PGR Cuts Mowing Needs of Parks and Playgrounds
Author Hal Dickey - August, 2007
“Mowing the grass requires more worker-hours and scheduling supervision than anything in our department, but we now believe we’ve found a way to reduce that significantly,” says Ed Jones, grounds manager for the Parks & Recreation Dept. of the City of Chesapeake, VA. As an experiment in 2006, a grass growth regulator was sprayed on the turf at three neighborhood park sites, all of them under ten acres in size.
Jones said, “Unlike some of the highway right of way crews, we weren’t trying to give the grass a 3 month summer vacation--so we used Embark 2-S PGR at the recommended fine turf rate to see if it could slow the grass growth enough to make our mowing more manageable.” It did that and more, according to David Echternach who schedules and supervises the Parks & Rec mowing crews. “Mowing the sprayed sites went a whole lot easier and faster than normal, and we were especially impressed because of the extra rainfall and rain delays we experienced at other sites in June and July.” The grass growth at some parks was so excessive, he said, that the overgrown turf had to be cut first with a brush cutter the day before the mowers went in.
Echternach planned to mow per the regular schedule but, as it turned out, the PGR sites required only three mowings versus four for untreated grass during a two month comparison. Overall, the growth of the PGR-treated grass was slowed for about nine weeks, with the exception of a couple of uncontrolled areas maybe 40 by 75 ft. in size at one site. Referred as “swamp grass” by Ed and David, this wet-area species possibly hadn’t yet emerged at the time the PGR was sprayed during the third week of May.

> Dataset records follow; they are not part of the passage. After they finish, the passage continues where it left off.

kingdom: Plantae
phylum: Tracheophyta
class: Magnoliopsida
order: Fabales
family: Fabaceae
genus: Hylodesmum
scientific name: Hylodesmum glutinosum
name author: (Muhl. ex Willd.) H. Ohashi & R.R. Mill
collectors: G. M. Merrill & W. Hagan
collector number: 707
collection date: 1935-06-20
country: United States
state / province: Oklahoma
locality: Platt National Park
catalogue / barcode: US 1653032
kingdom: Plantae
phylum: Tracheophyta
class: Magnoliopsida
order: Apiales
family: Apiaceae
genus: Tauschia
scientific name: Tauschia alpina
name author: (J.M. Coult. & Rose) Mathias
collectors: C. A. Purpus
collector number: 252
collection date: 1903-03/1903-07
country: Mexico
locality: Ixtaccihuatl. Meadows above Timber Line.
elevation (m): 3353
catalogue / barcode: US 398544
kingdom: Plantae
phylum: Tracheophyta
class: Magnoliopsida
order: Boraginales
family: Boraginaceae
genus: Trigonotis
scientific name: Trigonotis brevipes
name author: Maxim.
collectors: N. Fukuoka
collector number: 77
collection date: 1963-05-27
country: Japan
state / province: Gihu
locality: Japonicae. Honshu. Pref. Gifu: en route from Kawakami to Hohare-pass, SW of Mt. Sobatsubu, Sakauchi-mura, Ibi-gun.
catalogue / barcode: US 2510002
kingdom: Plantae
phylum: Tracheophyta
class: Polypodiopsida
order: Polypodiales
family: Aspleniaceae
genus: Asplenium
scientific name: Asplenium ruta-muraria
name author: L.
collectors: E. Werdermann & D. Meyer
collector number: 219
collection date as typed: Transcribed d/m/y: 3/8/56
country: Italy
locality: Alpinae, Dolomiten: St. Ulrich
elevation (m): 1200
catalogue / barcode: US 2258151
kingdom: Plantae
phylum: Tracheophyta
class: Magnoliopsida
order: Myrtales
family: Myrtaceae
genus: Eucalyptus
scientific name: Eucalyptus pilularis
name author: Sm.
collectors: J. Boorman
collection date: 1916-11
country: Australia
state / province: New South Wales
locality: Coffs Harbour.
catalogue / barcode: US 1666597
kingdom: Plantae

Ideally, Chesapeake’s parks get mowed on a 14 to 17 day cycle. The frequency is subject to dramatic change, however--by wet weather, holidays, sick time, and equipment downtime. “With the cushioning the growth regulation appears to offer, I think there may be a possibility of it giving us an extra three days at either end of the cycle,” explained Mr. Echternach. As an example, he said if the forecast for the next week or so shows a strong possibility of 3 or 4 wet days, he would go ahead and try to mow early--on the 11th, 12th or 13th day of the cycle, if possible. He speculates that while the grass is under the effect of the PGR, chances are the slower growth can extend the cycle several days, forgiving the mowing downtime and enabling him and his crews to get back on schedule.
Grounds Manager Ed Jones said they were pleased with appearance of treated grass-- mixed turf, mainly centipede grass. The turf color was good and, except in the two patches of “swamp grass” mentioned earlier, there were no windrows or strewn clippings visible. He said Chesapeake will likely be making major use of the PGR at a number of park sites mowed by his own crews.
Jones suggests anyone considering the use of a grass growth regulator ought to be mindful of the importance of weed control. “When the grass growth is suppressed, weeds can benefit from the lack of competition,” he said, adding that there are often several weeks during hot, droughty summer months when about the only thing the mowers is cutting are the weeds. He decided to play it safe and sprayed a post emergence application Trimec broadleaf herbicide the first of May. “We used it again tankmixed with the Embark when it was sprayed during the third week of May,” he pointed out, adding “Our broadleaf weed control was virtually 100%!”
Mr. Jones has been employed 23 years by the city of 220,000 which is located adjacent to Norfolk and Virginia Beach. Chesapeake has 67 park and playground sites comprising a total of 1,263 acres, excluding parking.
Hal G. Dickey is a free-lance writer/photographer who moved
to Largo, Fla., in 2002 upon retiring from a long career in
advertising and marketing of turf and ornamental products.
Every summer, he returns to Kansas City and travels much of
the country with camera and note-pad in hand.